For a thriller, this novel has quite a large cast of main characters. There is Jacques, who apparently likes wine, women, song, and combatting "imperialistic conquest." Henri Demaureux and his daughter Claudine are bankers from Geneva, who pursue skiing the Alps as much as fightin totalitarianism. Mike Stone is boxer, banker, and expert embezzler (at least when it comes to stealing from the "wrong kind" of people, like those bent on world domination). Cecelia Chang is brilliant, forthright, and first in the U.S. line of defense against financial destruction. Tony is a cool heir to an Italian vinery and Ian heir to an auction house fortune, but we don't see much of either of them.
And so on and so forth. We meet the colorful cast of The Sentinels themselves as well as their allies, and one thing is certain: everyone is powerful and also happens to be incredibly attractive. We hearken back to a time when "the men were men and the goils were goils," so there's a little bit of romance mixed in with the spying escapades. While counterfeiting the German industrialists' financial deposits, Jacques finds himself in the middle of a love triangle: does he stay with Natalie, the charming actress, or Claudine, his old friend and trusted coworker? None of his friends seems to care about this predicament. Thus, I was more intrigued by the relationship between Mike and Cecelia. They are both driven, ambitious, and energetic. Mike treats Cecelia like an equal, even in this period before feminism, and that makes sense amongst this group of progressive, intellectual friends. They would do anything for each other, and that was fun to read about.
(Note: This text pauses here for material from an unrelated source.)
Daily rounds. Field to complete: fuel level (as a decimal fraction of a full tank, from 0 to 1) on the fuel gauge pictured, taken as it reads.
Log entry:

The book is a little heavy on the exposition. There's quite a bit of "But surely, you can't mean..." going on and "As I said already, and for some reason feel the need to restate...", but it's the most prevalent in the first third of the book. Zuckerman paces his story so that the Sentinels must bring themselves to become spies and actually go out on covert missions. They are dealing with incredibly rich individuals and organizations, after all; they know that discovery could mean certain death. So, I would say that the first part of the book is like a Greek drama in that the action happens off-stage and everything must be "spelled out" for the audience, but later on we get to see things happening. It also means that a little time on characterization goes missing, since we go from exposition directly to action; there's not much room to endear us to the heroes. We agree with their mission, and we want them to succeed, but the more minor characters, like Ian and Tony, lose out on earning much interest from the reader.
As for the subject matter, which on the outset seems a bit heavy: Zuckerman handled it deftly and with enough skill that one doesn't need a finance degree to understand what's going on. I happen to be an Economics student, so I agree with his theories on money being the prime mover of wars and history. Technically, and from what I know of political science, this is Marxist theory, where history is a progression of markets and workers, and of course the financial giants work into that (it's only Marxist in that he was the first theorist to talk about History with a capital H in purely Economical with a capital E terms, not in reference to that it promotes pure Marxism, and by that I mean what we would typically term "communism," and... oh my lord, I'm DONE). Regardless, it made for an exciting premise and made sure that this was something of an "intelligence thriller", as well.
Overall, I liked the subject matter, the setting, and the basis of the characterization. There were some narrative issues, with the pacing and the minor characters, and it's not John Le Carre, but on the whole a fine debut thriller. It will be interesting to see if Zuckerman continues on with "The Sentinels."